Conseil d’Etat, 23 mars 2023 n°438360
Les faits – La mairie de Paris a mis en demeure la société Fritchi et la société Gorillas Technologies de restituer plusieurs locaux – des « dark stores » (i.e. type de commerce de détail basé sur la livraison de produits de consommation courante commandés depuis une application en ligne) - dans leurs états d’origine, dans un délai de trois mois sous astreinte, ces derniers étant interdits en rez-de-chaussée à Paris.
Le Tribunal administratif de Paris, saisi d’un référé suspension, a fait droit aux demandes des requérantes, au motif que ces dark stores étaient assimilables à des constructions et installations nécessaires aux services publics ou d’intérêt collectif, qui ne nécessitent pas de déclaration préalable contrairement à ce que prétendait la mairie de Paris.
Par un pourvoi devant le Conseil d’Etat, la mairie de Paris demande l’annulation de l’ordonnance du juge des référés, invoquant, sur le fondement de l’article L521-1 du Code de Justice administrative, l’absence de doute sérieux sur la légalité de sa décision.
Problème n°1– Les dispositions de l’article L481-1 du Code de l’urbanisme disposant de la procédure de mise en demeure engagée par la mairie de Paris sont-elles applicables lorsque le changement de destination n’a pas engagé de travaux ?

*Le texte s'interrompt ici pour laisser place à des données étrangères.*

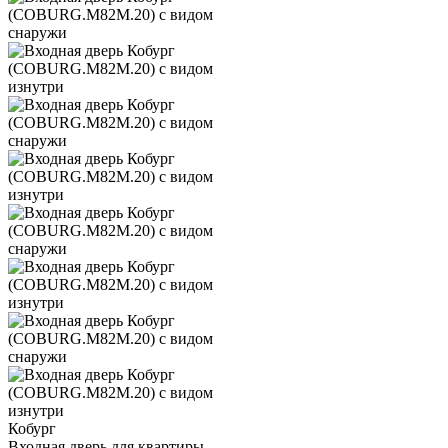
Кобург
Входная дверь для квартиры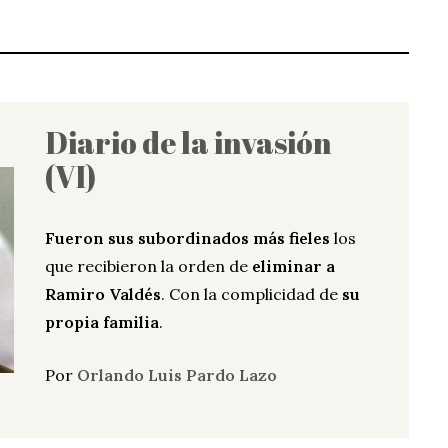
Diario de la invasión
(VI)
Fueron sus subordinados más fieles
los
que recibieron la orden de
eliminar a
Ramiro Valdés
. Con la complicidad de
su
propia familia
.
Por
Orlando Luis Pardo Lazo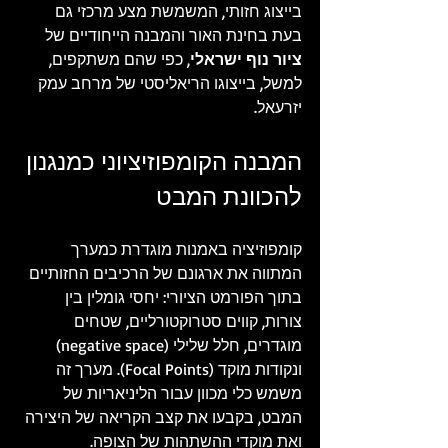
בייצוג חזותי, המשמשת מצע מרכזי גם 
בעת בחינת האור והמבנה הייחודיים של 
ציור נוף ישראלי
, כפי שהם משתקפים, 
למשל, בייצוגו הריאליסטי של מרחב עמק 
יזרעאל.
המבנה הקומפוזיציוני כמנגנון 
להכוונת המבט
קומפוזיציה באמנות מוגדרת כמערך 
המתווה את ארגונם של הרכיבים החזותיים 
בתוך הפורמט הציורי: יחסי גומלין בין 
צורות, קווים סטרוקטורליים, שטחים 
מוגדרים, חלל שלילי (negative space) 
ונקודות מוקד (Focal Points). מערך זה 
משמש כלי מכוון עבור הליניאריות של 
המבט, בקבעו את קצב הקריאה של היצירה 
ואת מוקדי ההשתהות של הצופה.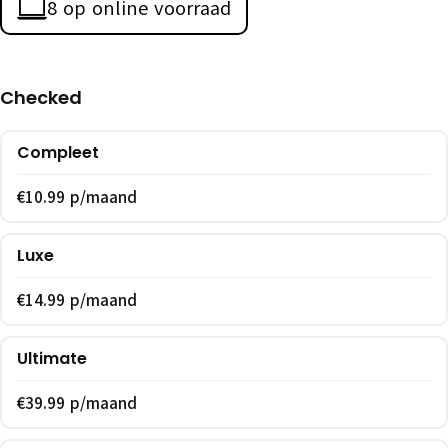
8 op online voorraad
Checked
Compleet
€10.99 p/maand
Luxe
€14.99 p/maand
Ultimate
€39.99 p/maand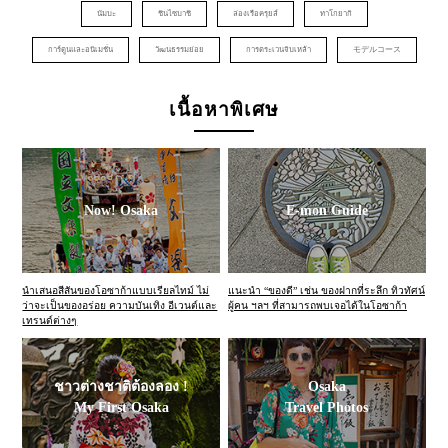
นัมบะ
ชินไซบาชิ
ล่องเรือครุยส์
ทาโกยากิ
การ์ตูนและอนิเมชั่น
วัฒนธรรมย่อย
การตระเวนจิบเหล้า
モデルコース
เนื้อหาพิเศษ
Now! Osaka
E-mon Guide
นำเสนอสีสันของโอซาก้าแบบเรียลไทม์ ไม่
แนะนำ “ของดี” เช่น ของฝากที่ระลึก ทิวทัศน์
ว่าจะเป็นของอร่อย ความบันเทิง อีเวนต์และ
ผู้คน ฯลฯ ที่สามารถพบเจอได้ในโอซาก้า
เทรนด์ต่างๆ
ชาวต่างชาติต้องลอง !
Osaka
My First Osaka
Travel Photos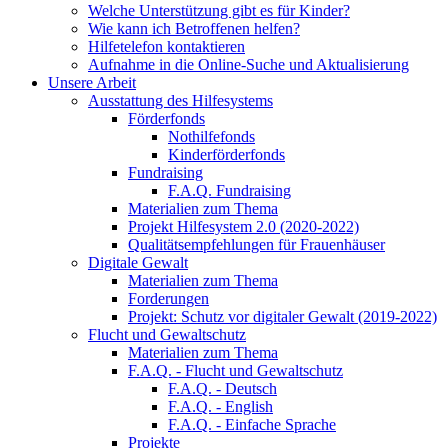
Welche Unterstützung gibt es für Kinder?
Wie kann ich Betroffenen helfen?
Hilfetelefon kontaktieren
Aufnahme in die Online-Suche und Aktualisierung
Unsere Arbeit
Ausstattung des Hilfesystems
Förderfonds
Nothilfefonds
Kinderförderfonds
Fundraising
F.A.Q. Fundraising
Materialien zum Thema
Projekt Hilfesystem 2.0 (2020-2022)
Qualitätsempfehlungen für Frauenhäuser
Digitale Gewalt
Materialien zum Thema
Forderungen
Projekt: Schutz vor digitaler Gewalt (2019-2022)
Flucht und Gewaltschutz
Materialien zum Thema
F.A.Q. - Flucht und Gewaltschutz
F.A.Q. - Deutsch
F.A.Q. - English
F.A.Q. - Einfache Sprache
Projekte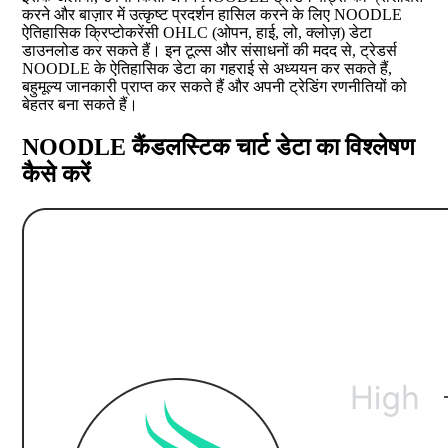
करने और बाज़ार में उत्कृष्ट प्रदर्शन हासिल करने के लिए NOODLE
ऐतिहासिक क्रिप्टोकरेंसी OHLC (ओपन, हाई, लो, क्लोज़) डेटा
डाउनलोड कर सकते हैं। इन टूल्स और संसाधनों की मदद से, ट्रेडर्स
NOODLE के ऐतिहासिक डेटा का गहराई से अध्ययन कर सकते हैं,
बहुमूल्य जानकारी प्राप्त कर सकते हैं और अपनी ट्रेडिंग रणनीतियों को
बेहतर बना सकते हैं।
NOODLE कैंडलस्टिक चार्ट डेटा का विश्लेषण
कैसे करें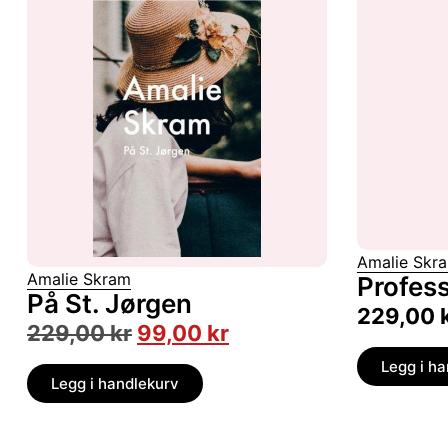
Amalie Skr
Amalie Skram
Profes
På St. Jørgen
229,00
229,00
kr
99,00
kr
Legg i h
Legg i handlekurv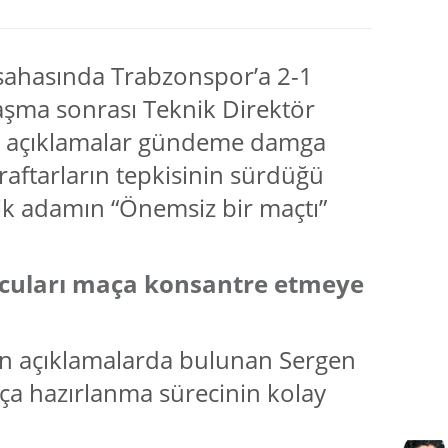
 sahasında Trabzonspor’a 2-1
aşma sonrası Teknik Direktör
ığı açıklamalar gündeme damga
raftarların tepkisinin sürdüğü
ik adamın “Önemsiz bir maçtı”
ncuları maça konsantre etmeye
n açıklamalarda bulunan Sergen
ça hazırlanma sürecinin kolay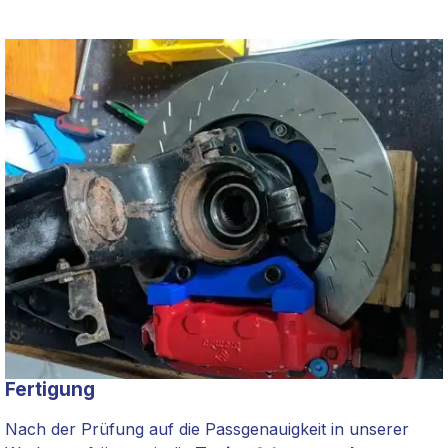
Fertigung
Nach der Prüfung auf die Passgenauigkeit in unserer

Solution : « Il résulte de ces dispositions, prises dans leur ensemble et eu égard à leur objet, que, si elles font référence aux " travaux ", elles sont cependant applicables à l'ensemble des opérations soumises à permis de construire, permis d'aménager, permis de démolir ou déclaration préalable ou dispensée, à titre dérogatoire, d'une telle formalité et qui auraient été entreprises ou exécutées irrégulièrement. Il en est notamment ainsi pour les changements de destination qui, en vertu de l'article R. 421-17 du code de l'urbanisme, sont soumis à déclaration préalable lorsqu'ils ne sont pas soumis à permis de construire ».
Problème n° 2 – L’activité de « dark store » constitue-t-elle un changement de destination, au sens de l’ancien article R 123-9 du Code de commerce soumise à déclaration préalable?
Solution– « Les locaux occupés par la société Frichti et la société Gorillas Technologies France, qui étaient initialement des locaux utilisés par des commerces, sont désormais destinés à la réception et au stockage ponctuel de marchandises, afin de permettre une livraison rapide de clients par des livreurs à bicyclette. Ils ne constituent plus, pour l'application des articles R. 151-27 et R. 151-28 du code de l'urbanisme, tels que précisés par l'arrêté du 10 novembre 2016 cité ci-dessus, des locaux " destinées à la présentation et vente de bien directe à une clientèle " et, même si des points de retrait peuvent y être installés, ils doivent être considérés comme des entrepôts au sens de ces dispositions. L'occupation de ces locaux par les sociétés Frichti et Gorillas Technologies France pour y exercer les activités en cause constitue donc un changement de destination, soumis, en application de l'article R. 421-17 du code de l'urbanisme à déclaration préalable. […] »
Problème n° 3 : Ce changement est-il susceptible d’être régularisé au regard du plan local d’urbanisme de la ville de Paris ?
Solution: « l'occupation des locaux par les sociétés Frichti et Gorillas […]ne correspond pas à une logique de logistique urbaine qui, en application des dispositions du plan local d'urbanisme de Paris, pourrait les faire entrer dans la catégorie des " constructions et installations nécessaires aux services publics ou d'intérêt collectif ", mais a pour objet de permettre l'entreposage et le reconditionnement de produits non destinés à la vente aux particuliers dans ces locaux, ce qui correspond à une activité relevant de la destination " Entrepôt ", telle que définie par le même plan local d'urbanisme. Dès lors, le moyen tiré de ce qu'il n'était pas possible d'opposer les dispositions de l'article UG.2.2.2 du règlement du plan local d'urbanisme interdisant la transformation en entrepôt de locaux existants en rez-de-chaussée sur rue au changement de destination opéré, n'est pas propre à créer un doute sérieux sur la légalité des décisions attaquées.
Analyse – Depuis un communiqué de presse du gouvernement le 6 septembre dernier, malgré la présence d’un point de retrait, les « dark stores » constituent des entrepôts au sens des dispositions du code de l’urbanisme – et du plan local d’urbanisme (PLU) parisien en l’espèce. Les « dark store » sont donc interdits en rez-de-chaussée dans la ville de Paris, et cette dernière exige des sociétés en cause la restituion des locaux à leur destination d’origine. En effet, selon le Gouvernement, cette activité créérait des nuissances en matière de stationnement, de circulation et de propreté. Est-ce la fin des « dark store » en France ou ces derniers vont-ils s’adapter en créant un véritable comptoir de vente ? Affaire à suivre.